**What you need to do**
Filter the data for lines with the word "znaleziono" and copy those lines.

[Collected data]
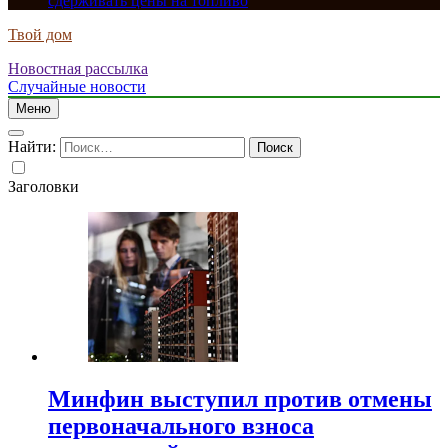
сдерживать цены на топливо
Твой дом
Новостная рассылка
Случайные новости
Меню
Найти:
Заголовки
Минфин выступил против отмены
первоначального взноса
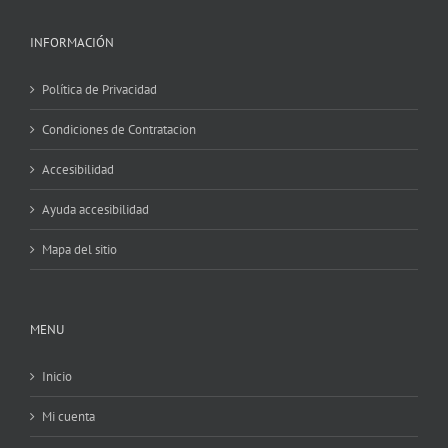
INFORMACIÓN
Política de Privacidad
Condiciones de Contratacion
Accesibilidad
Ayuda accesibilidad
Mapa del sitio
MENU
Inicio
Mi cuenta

--

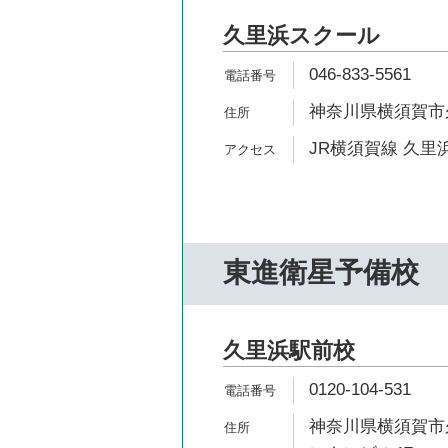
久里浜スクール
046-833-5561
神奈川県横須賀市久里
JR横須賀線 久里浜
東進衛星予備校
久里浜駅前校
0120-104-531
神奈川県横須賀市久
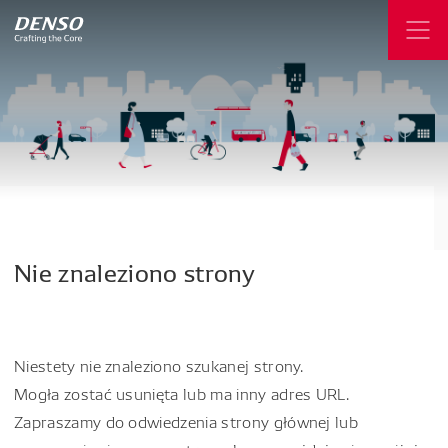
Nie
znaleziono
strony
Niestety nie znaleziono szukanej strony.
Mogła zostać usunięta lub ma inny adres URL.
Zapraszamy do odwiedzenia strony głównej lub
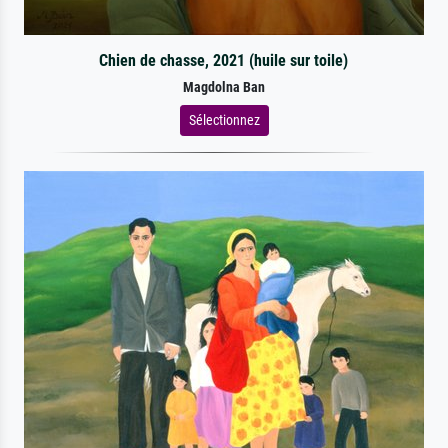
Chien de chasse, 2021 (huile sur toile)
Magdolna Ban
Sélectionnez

**Response area**
znaleziono
Niestety nie znaleziono szukanej strony.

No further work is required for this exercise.